RI urged to overhaul banking system, bankruptcy laws
RI urged to overhaul banking system, bankruptcy laws
HONG KONG (Reuters): Two of the quickest routes to restoring confidence in the crashing rupiah would be for Indonesia to allow its bad banks to fail and draft new bankruptcy laws, experts and analysts said on Friday.
"The best way to create confidence is to clean the banking system, and the only way I know of doing that is to let a couple of names go," said Philippe Dalhaise, president of Thomson BankWatch Asia.
Foreign creditors lining up to seize assets have met a wall of frustration in Indonesia, partly because of an antiquated and badly-written bankruptcy law that has thwarted efforts to force debtor companies and banks into liquidation.
"A good start would be to write a better bankruptcy code," said Sandra Lawson, a U.S.-trained lawyer and political risk analyst at Goldman Sachs.
"That could be done really quite quickly because there are all sorts of model codes, and Indonesia has all sorts of foreign advisers able to draft one," she said.
Virtually no Indonesian banks or corporations have gone into liquidation despite a relentless slide in the rupiah that has lifted debt service costs to impossible levels.
As Indonesia's economy grinds to a halt with exporters unable to find credit to finance raw materials, Indonesian borrowers have simply stopped servicing their debts in the knowledge that creditors were powerless to respond, analysts said.
"The bankruptcy laws are extremely vague in Asia and foreign creditors don't have much power, especially since they have to enforce their claims in local courts," said Mark Faber, fund manager and Asia expert.
Asian corporations, many of them widely diversified conglomerates dominated by politically-connected families, would exploit the situation to their advantage, Faber said.
"I think the families will keep the assets," he said.
Indonesia's bankruptcy code is considered the least advanced among Asian nations.
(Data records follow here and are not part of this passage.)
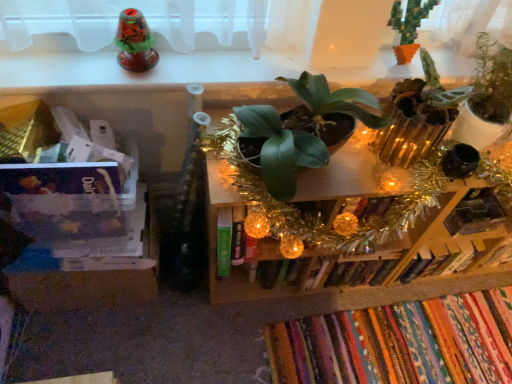
Question: Is clear plastic container at left, placed as the 1th shelf when sorted from left to right, smaller than green matte plant at center, the 3th houseplant from the right?

Choices:
 (A) yes
 (B) no

Answer: (B)

Question: Is green matte plant at center, the 3th houseplant from the right, at the back of clear plastic container at left, placed as the 1th shelf when sorted from left to right?

Choices:
 (A) no
 (B) yes

Answer: (A)

Question: From a real-world perspective, is clear plastic container at left, placed as the 1th shelf when sorted from left to right, located higher than green matte plant at center, the 3th houseplant from the right?

Choices:
 (A) no
 (B) yes

Answer: (A)

Question: From the image's perspective, does clear plastic container at left, which appears as the second shelf when viewed from the right, appear lower than green matte plant at center, the 3th houseplant from the right?

Choices:
 (A) yes
 (B) no

Answer: (A)

Question: Considering the relative positions of clear plastic container at left, which appears as the second shelf when viewed from the right, and green matte plant at center, which ranks as the first houseplant in left-to-right order, in the image provided, is clear plastic container at left, which appears as the second shelf when viewed from the right, to the right of green matte plant at center, which ranks as the first houseplant in left-to-right order, from the viewer's perspective?

Choices:
 (A) yes
 (B) no

Answer: (B)

Question: Do you think green pixelated cactus at upper right, which is the 2th houseplant in right-to-left order, is within clear plastic container at left, which appears as the second shelf when viewed from the right, or outside of it?

Choices:
 (A) inside
 (B) outside

Answer: (B)

Question: Is green pixelated cactus at upper right, the second houseplant when ordered from left to right, wider or thinner than clear plastic container at left, placed as the 1th shelf when sorted from left to right?

Choices:
 (A) wide
 (B) thin

Answer: (B)

Question: Is point (407, 13) positioned closer to the camera than point (123, 218)?

Choices:
 (A) farther
 (B) closer

Answer: (B)

Question: In terms of size, does green pixelated cactus at upper right, which is the 2th houseplant in right-to-left order, appear bigger or smaller than clear plastic container at left, placed as the 1th shelf when sorted from left to right?

Choices:
 (A) small
 (B) big

Answer: (A)

Question: Is green matte plant at center, which ranks as the first houseplant in left-to-right order, in front of or behind multicolored woven rug at lower right, placed as the 2th book when sorted from top to bottom, in the image?

Choices:
 (A) front
 (B) behind

Answer: (A)

Question: Choose the correct answer: Is green matte plant at center, which ranks as the first houseplant in left-to-right order, inside multicolored woven rug at lower right, placed as the 2th book when sorted from top to bottom, or outside it?

Choices:
 (A) outside
 (B) inside

Answer: (A)

Question: From a real-world perspective, is green matte plant at center, which ranks as the first houseplant in left-to-right order, above or below multicolored woven rug at lower right, marked as the first book in a bottom-to-top arrangement?

Choices:
 (A) above
 (B) below

Answer: (A)

Question: Does point (267, 107) appear closer or farther from the camera than point (403, 327)?

Choices:
 (A) closer
 (B) farther

Answer: (A)

Question: Is point (33, 249) positioned closer to the camera than point (478, 140)?

Choices:
 (A) closer
 (B) farther

Answer: (B)

Question: Is clear plastic container at left, which appears as the second shelf when viewed from the right, spatially inside green matte plant at upper right, the 3th houseplant viewed from the left, or outside of it?

Choices:
 (A) outside
 (B) inside

Answer: (A)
Experts said only Hong Kong and Singapore had effective legislation, with Malaysia a distant third.
Thailand ranked last with Indonesia until it made a commitment to revise its old bankruptcy code, something that went some way to restoring foreign confidence.
Even if Indonesia followed Thailand's example, there were big hurdles to overcome, including an overworked and understaffed judiciary and the time required to win legislative approval and train judges, Lawson said.
Cultural resistance was another obstacle.
After years of relying upon relationships to guide economic and lending decisions, some Asian nations were confronting the prospect of a law-based system for the first time.
"You may not need formal legal protection if you can rely on channels outside the legal system," Lawson said. "I don't really want to say this is part of corruption, but you don't even need to go that far to say it's an outdated model."
The Asian system was completely alien to the West, where lending decisions were based on credit analysis to establish a borrower's ability to meet obligations, said Dalhaise.
"Here you lend because you're told to lend, or he's a friend or because you believe his family's honest... or you believe he's going to give you something in return, or you're plainly cheating and lending someone else's money," he said.
The Asian system also depended heavily upon collateral, where borrowers forfeit assets in return for loans.
This was one of the overriding causes of structural fragility undermining Asia's banking system and threatening the broader economy as a whole, Roy Ramos, head of banking research at Goldman Sachs, said.
"I think it's fair to say that in most parts of Asia there is an undue reliance on collateral values, and not enough attention to cash flows," Ramos said this week in Hong Kong.
Although foreign bankers demanding their money back have won little sympathy in crisis-hit Asia, their decision to lend in Asia was not as stupid as it now seems, the analysts said.
"Many of these guys went in with their eyes wide open," said Dalhaise. "The problem was they relied too much on the bicycle theory -- that as long as you don't slow down too much the bicycle will keep on rolling."
The region's extraordinary growth rates lent confidence to borrowers ability to service debt -- until creeping problems torpedoed the entire region.
"And perhaps the foreigners were blinded by the fact they all thought that local banks and in many ways a number of local companies would never go bust because there was that implied protection by the authorities," he said.
Analysts said foreign bankers left holding a bag of bad Indonesian debt had just two options: rollovers or write-offs.